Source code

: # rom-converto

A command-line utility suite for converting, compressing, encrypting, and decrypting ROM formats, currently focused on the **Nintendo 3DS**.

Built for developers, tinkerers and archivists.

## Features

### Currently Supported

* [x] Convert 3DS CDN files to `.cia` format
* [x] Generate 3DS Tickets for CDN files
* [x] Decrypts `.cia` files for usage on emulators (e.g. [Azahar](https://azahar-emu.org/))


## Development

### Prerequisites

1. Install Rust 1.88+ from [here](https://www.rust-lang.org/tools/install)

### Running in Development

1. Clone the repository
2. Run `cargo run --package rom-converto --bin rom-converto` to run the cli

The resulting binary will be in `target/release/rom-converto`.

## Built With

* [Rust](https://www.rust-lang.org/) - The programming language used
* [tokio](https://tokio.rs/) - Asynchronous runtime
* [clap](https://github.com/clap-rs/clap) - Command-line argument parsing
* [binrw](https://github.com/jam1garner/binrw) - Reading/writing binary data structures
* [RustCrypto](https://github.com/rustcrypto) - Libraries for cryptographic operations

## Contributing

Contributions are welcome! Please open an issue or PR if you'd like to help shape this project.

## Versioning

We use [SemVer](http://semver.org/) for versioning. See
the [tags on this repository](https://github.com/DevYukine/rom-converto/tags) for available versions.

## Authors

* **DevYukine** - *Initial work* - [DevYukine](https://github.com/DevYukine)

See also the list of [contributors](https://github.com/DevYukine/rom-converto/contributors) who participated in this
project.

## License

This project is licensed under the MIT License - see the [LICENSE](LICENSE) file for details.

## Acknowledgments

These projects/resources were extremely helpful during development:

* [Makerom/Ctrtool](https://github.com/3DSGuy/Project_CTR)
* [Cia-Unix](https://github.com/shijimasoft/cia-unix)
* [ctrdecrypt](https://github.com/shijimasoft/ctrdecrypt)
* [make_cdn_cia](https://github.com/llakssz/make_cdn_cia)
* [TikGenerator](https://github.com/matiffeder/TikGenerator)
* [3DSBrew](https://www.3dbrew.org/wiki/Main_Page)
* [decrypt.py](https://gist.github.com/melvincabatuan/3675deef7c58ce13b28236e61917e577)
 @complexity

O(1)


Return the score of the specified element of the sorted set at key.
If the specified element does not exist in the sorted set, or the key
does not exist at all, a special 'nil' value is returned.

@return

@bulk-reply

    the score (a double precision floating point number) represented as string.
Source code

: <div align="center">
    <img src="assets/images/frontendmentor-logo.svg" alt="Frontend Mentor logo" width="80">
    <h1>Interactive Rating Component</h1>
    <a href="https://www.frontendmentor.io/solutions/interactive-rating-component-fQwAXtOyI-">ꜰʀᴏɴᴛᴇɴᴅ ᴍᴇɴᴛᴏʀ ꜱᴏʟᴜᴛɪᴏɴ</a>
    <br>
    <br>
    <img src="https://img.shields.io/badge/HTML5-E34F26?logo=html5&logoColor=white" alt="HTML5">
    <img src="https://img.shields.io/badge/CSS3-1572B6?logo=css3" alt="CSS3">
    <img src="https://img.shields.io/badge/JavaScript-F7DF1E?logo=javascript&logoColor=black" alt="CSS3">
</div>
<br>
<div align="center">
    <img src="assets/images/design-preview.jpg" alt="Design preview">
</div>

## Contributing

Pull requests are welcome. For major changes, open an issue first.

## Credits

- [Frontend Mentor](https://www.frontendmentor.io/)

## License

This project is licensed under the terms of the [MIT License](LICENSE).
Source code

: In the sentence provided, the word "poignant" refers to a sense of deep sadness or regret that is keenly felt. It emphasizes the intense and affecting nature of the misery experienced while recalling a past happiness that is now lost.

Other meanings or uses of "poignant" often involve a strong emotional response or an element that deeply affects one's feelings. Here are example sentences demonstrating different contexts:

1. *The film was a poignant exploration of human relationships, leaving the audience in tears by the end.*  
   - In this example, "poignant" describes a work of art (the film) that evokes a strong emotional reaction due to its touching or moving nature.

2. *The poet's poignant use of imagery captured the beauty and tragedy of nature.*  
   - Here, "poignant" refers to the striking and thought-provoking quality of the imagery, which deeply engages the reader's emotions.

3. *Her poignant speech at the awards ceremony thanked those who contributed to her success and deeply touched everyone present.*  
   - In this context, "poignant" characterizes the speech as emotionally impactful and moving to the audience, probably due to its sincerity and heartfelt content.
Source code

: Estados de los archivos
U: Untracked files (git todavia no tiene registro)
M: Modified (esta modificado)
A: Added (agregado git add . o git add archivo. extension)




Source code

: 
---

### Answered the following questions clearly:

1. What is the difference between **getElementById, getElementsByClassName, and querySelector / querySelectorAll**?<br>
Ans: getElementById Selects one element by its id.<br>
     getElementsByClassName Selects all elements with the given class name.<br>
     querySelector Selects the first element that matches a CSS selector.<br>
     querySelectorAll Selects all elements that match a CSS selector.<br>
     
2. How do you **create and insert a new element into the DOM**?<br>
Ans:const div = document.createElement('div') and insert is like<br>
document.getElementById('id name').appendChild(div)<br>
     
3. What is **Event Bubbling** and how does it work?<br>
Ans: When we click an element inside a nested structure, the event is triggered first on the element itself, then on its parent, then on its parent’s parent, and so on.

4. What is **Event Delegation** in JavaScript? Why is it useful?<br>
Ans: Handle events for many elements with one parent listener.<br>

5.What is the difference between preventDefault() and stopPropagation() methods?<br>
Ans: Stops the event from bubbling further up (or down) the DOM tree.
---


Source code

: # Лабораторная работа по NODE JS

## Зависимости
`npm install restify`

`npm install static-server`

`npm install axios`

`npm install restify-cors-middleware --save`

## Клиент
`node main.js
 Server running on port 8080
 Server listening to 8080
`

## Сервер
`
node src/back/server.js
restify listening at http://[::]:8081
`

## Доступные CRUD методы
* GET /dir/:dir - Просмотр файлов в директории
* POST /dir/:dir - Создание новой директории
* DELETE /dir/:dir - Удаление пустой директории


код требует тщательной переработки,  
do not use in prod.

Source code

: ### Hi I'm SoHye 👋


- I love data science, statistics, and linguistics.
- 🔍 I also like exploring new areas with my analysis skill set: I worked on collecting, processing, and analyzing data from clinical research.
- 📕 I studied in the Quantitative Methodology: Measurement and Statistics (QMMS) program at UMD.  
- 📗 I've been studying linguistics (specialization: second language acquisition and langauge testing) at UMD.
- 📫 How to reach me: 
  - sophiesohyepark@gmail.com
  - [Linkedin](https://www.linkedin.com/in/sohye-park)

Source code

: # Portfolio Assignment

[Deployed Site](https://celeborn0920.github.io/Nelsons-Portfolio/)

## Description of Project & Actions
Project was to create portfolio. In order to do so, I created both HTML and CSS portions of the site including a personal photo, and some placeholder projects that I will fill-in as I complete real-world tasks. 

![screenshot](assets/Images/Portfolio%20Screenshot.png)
━━━━━━━━━━━━━━━━━━━━
**Instruction**
When a line of the records holds the word "converto", copy that line.

**Task output**
: # rom-converto
2. Run `cargo run --package rom-converto --bin rom-converto` to run the cli
The resulting binary will be in `target/release/rom-converto`.
the [tags on this repository](https://github.com/DevYukine/rom-converto/tags) for available versions.
See also the list of [contributors](https://github.com/DevYukine/rom-converto/contributors) who participated in this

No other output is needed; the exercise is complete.